**Text shown**

Add support for multi-stage formulas. #24

matthewwardrop · 2020-08-30T05:32:51Z

In some of my work I am interested in exploring two-stage least-square regression on sparse data, and thus in making Formulaic able to handle it nicely.

My plan is to allow formulas of form:
y ~ a + [b + c ~ z1 + z2] | a + [e + f ~ z1 + z2] | d + [b + c ~ z1 + z2] | d + [e + f ~ z1 + z2]
In my proposed grammar, this would also be equivalent to:
y ~ (a|d) + [b + c | e + f ~ z1 + z2]
Using multipart syntax in the rhs of nested formulas would be forbidden.

The API for accessing the various pieces of this Formula is as yet not fully fleshed out, and naming has not been properly considered, but would be something like:

f = Formula('y ~ (a|d) + [b + c | e + f ~ z1 + z2]')
f.formula_for(rhs_part=0, stage=0)  # b + c ~ z1 + z2
f.formula_for(rhs_part=0, stage=1)  # y ~ a + b + c
f.formula_for(rhs_part=1, stage=0)  # e + f ~ z1 + z2
f.formula_for(rhs_part=1, stage=1)  # y ~ a + e + f
f.formula_for(rhs_part=0) # y ~ a + [b + c ~ z1 + z2]

f = Formula('y ~ x + z')
f.formula_for() # y ~ x + z

On a multipart formula like this one, calls to get_model_matrix will need to specify the part and stage for which the model matrix should be generated. If there is only one part or stage, this will not be necessary. Formulaic explicitly will not attempt to do any modeling with this, and will expect users of the library to do any memoisation that is required for two-stage least-squares to work when pumping new data sets through a pre-trained model.

I'm especially keen to know what @bashtage thinks about this, given that this is something he has explored a lot more in linearmodels.

The text was updated successfully, but these errors were encountered:

bashtage · 2020-09-14T12:39:39Z

What is the intention of the first formula? What is exogenous and what is endogenous? Clearly the Z are instruments.
.

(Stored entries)
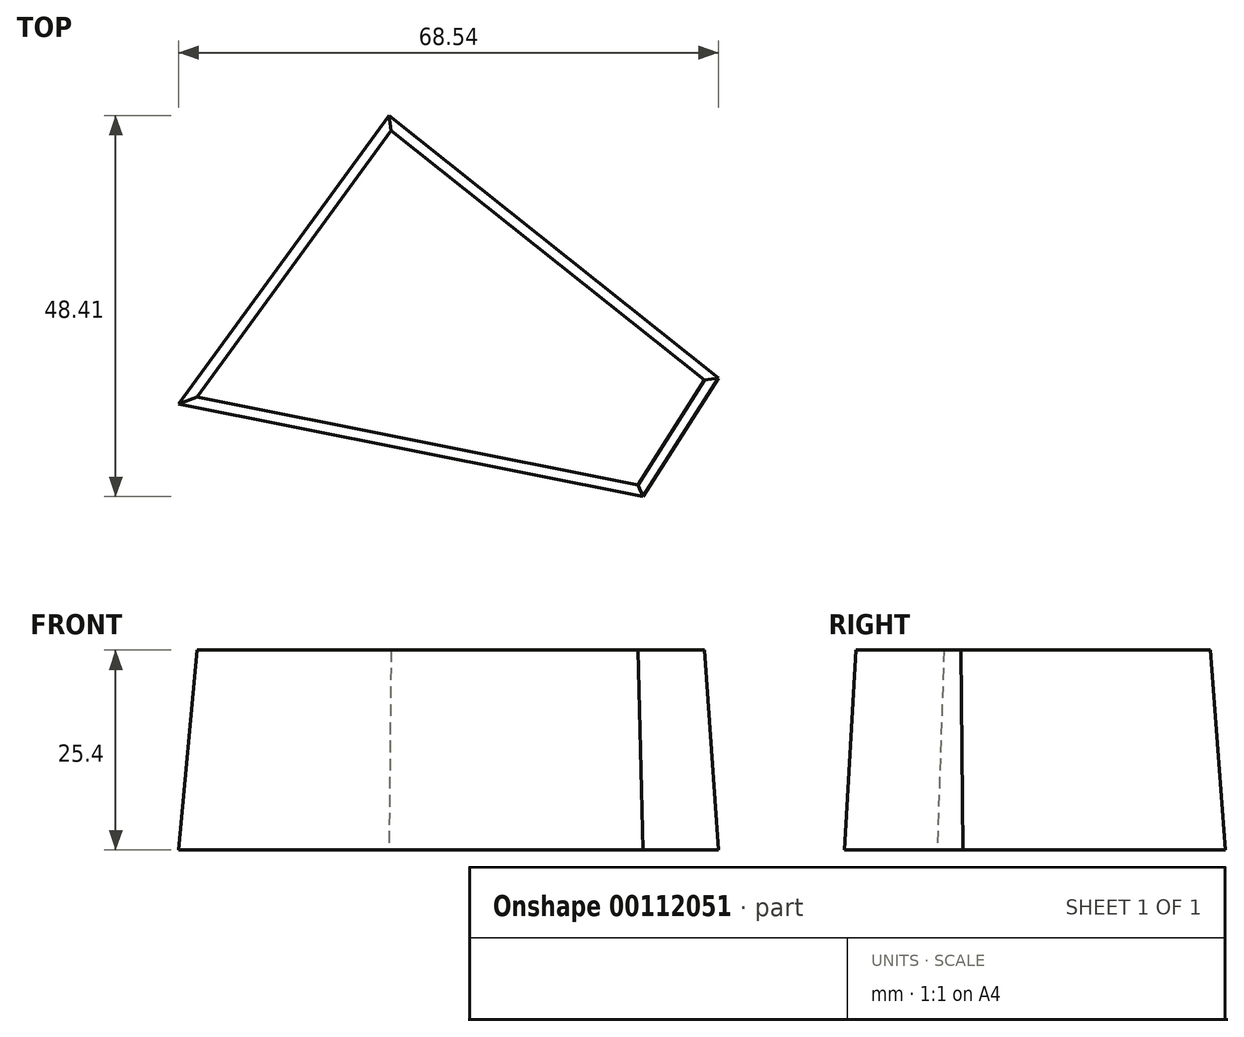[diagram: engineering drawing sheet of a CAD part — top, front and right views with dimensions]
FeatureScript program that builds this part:
annotation { "Feature Type Name" : "Feature", "Feature Type Description" : "" }
export const myFeature = defineFeature(function(context is Context, id is Id, definition is map)
    precondition{}
    {
        {
            var Q0;
            Q0=qCreatedBy(makeId("Top.planeOp"),FACE);
            var sketch = newSketch(context, id + "F0", { "sketchPlane" : qUnion([Q0])});
            skLineSegment(sketch, "E0", {"start": v(-80.62, -2.05) * mm, "end": v(-21.67, -13.83) * mm});
            skLineSegment(sketch, "E1", {"start": v(-12.08, 1.26) * mm, "end": v(-53.92, 34.58) * mm});
            skLineSegment(sketch, "E2", {"start": v(-53.92, 34.58) * mm, "end": v(-80.62, -2.05) * mm});
            skLineSegment(sketch, "E3", {"start": v(-12.08, 1.26) * mm, "end": v(-21.67, -13.83) * mm});
            skSolve(sketch);
        }
        {
            var Q0;
            Q0 = qSketchRegion(id + "F0", true);
            extrude(context, id + "F1", {"entities" : qUnion([Q0]), "depth" : 25.4 * mm, "hasDraft" : true, "draftAngle" : 3 * degree, "draftPullDirection" : true});
        }
    });
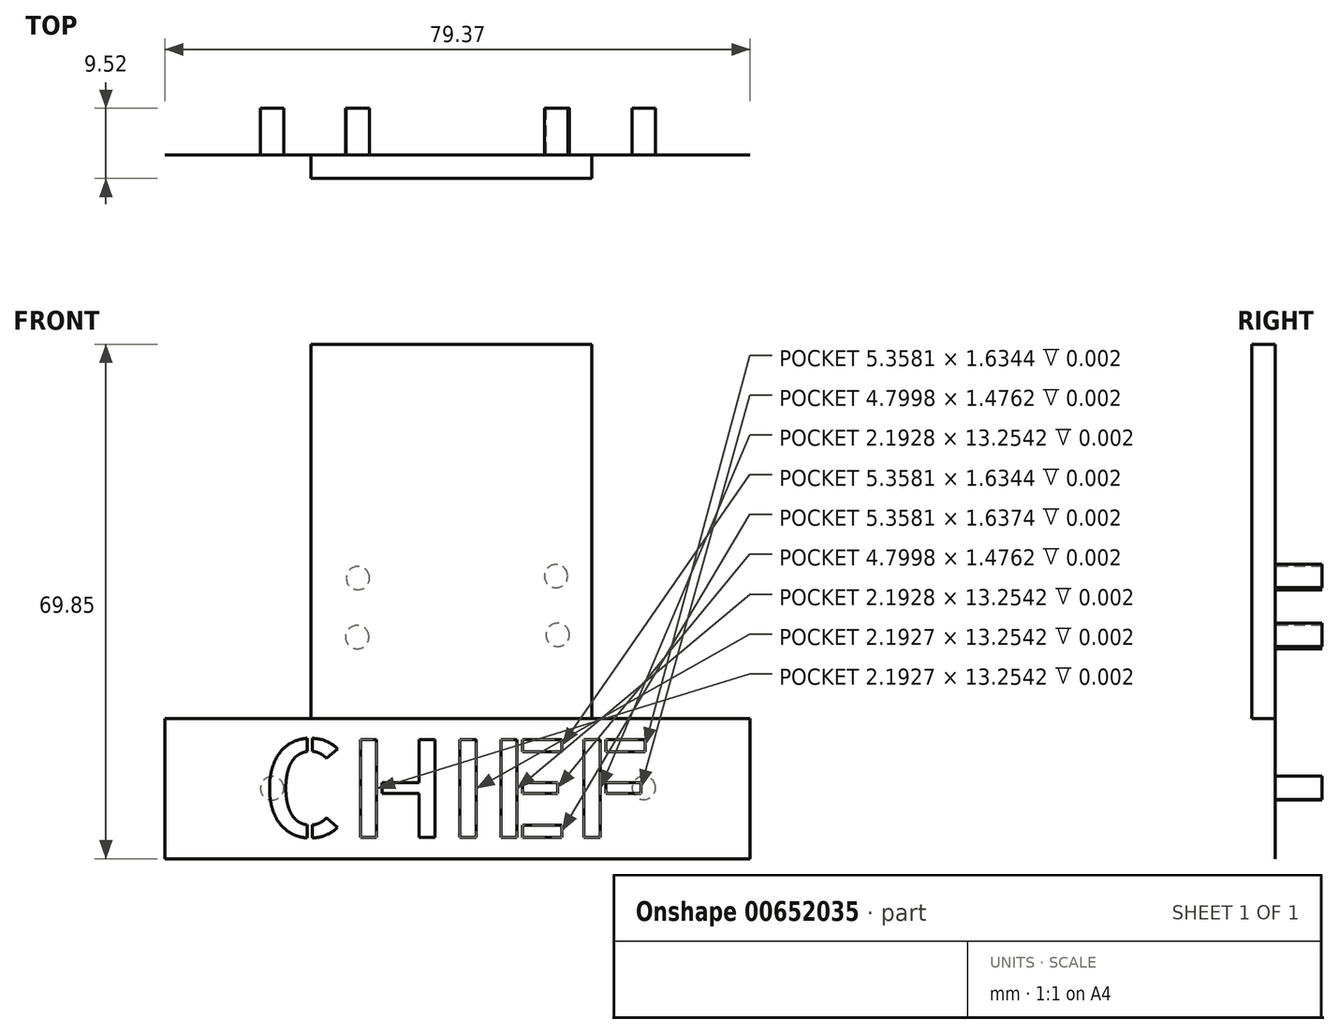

**Complete the following**
**a.** Could you retype the multi-stage formulas thread from "f = Formula('y ~ x" up to and including "a pre-trained model."?
**b.** Will you echo the engineering model listing from its first line up to and including the line with "var sketch = newSketch(context, id", leaving the pictures out?

**The responses**
**a.**
f = Formula('y ~ x + z')
f.formula_for() # y ~ x + z

On a multipart formula like this one, calls to get_model_matrix will need to specify the part and stage for which the model matrix should be generated. If there is only one part or stage, this will not be necessary. Formulaic explicitly will not attempt to do any modeling with this, and will expect users of the library to do any memoisation that is required for two-stage least-squares to work when pumping new data sets through a pre-trained model.

**b.**
[diagram: engineering drawing sheet of a CAD part — top, front and right views with dimensions]
FeatureScript program that builds this part:
annotation { "Feature Type Name" : "Feature", "Feature Type Description" : "" }
export const myFeature = defineFeature(function(context is Context, id is Id, definition is map)
    precondition{}
    {
        {
            var Q0;
            Q0=qCreatedBy(makeId("Top.planeOp"),FACE);
            var sketch = newSketch(context, id + "F0", { "sketchPlane" : qUnion([Q0])});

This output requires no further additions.